INSTRUCTION 1
List the attributes the editors highlighted in the Yarrowee River article.
INSTRUCTION 2
According to the Yarrowee River article, in what year was gold discovered in Ballarat?

TEXT PROVIDED
- - -

This article has been reviewed according to Science X's editorial process and policies. Editors have highlighted the following attributes while ensuring the content's credibility:

fact-checked

trusted source

written by researcher(s)

proofread

In the 1800s, colonial settlers moved Ballarat's Yarrowee River. The impacts are still felt today

In the 1800s, colonial settlers moved Ballarat's Yarrowee River. The impacts are still felt today
This photograph taken around 1850 shows the river in what was to become the gold mining town of Ballarat. Credit: Niven, Francis/University of Melbourne Archives

The discovery of gold in Ballarat in 1851 transformed its landscape to a staggering degree. Within days, and despite the news being initially suppressed, hundreds of men had gathered along the Yarrowee River.

They sluiced the clay and soil, turning the once pristine waters into what writer William Bramwell Withers described as "liquid, yellow as the yellowest Tiber flood, and its banks grew to be long shoals of tailings."

Over the next few weeks, the waterways of the Yarrowee River and of Gnarr Creek were diverted into water courses to support the search for gold.

- - -

RECORDED DATA
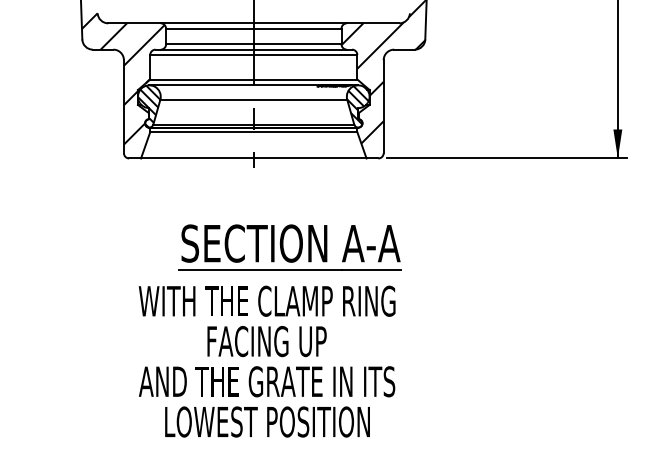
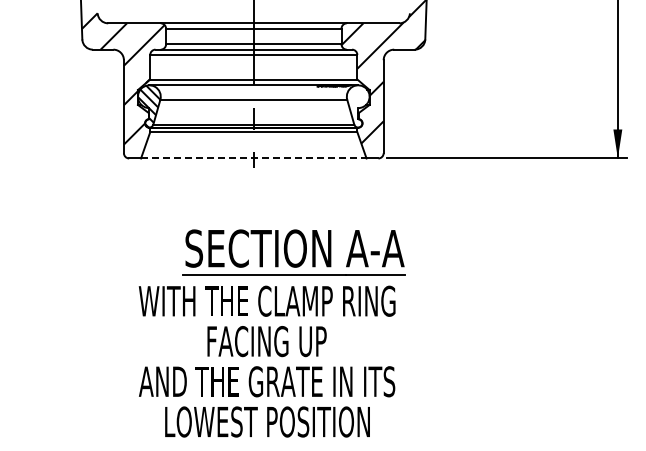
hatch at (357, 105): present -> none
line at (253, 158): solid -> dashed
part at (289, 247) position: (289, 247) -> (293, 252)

- - -

CORRECT ANSWER 1
- fact-checked
- trusted source
- written by researcher(s)
- proofread

CORRECT ANSWER 2
1851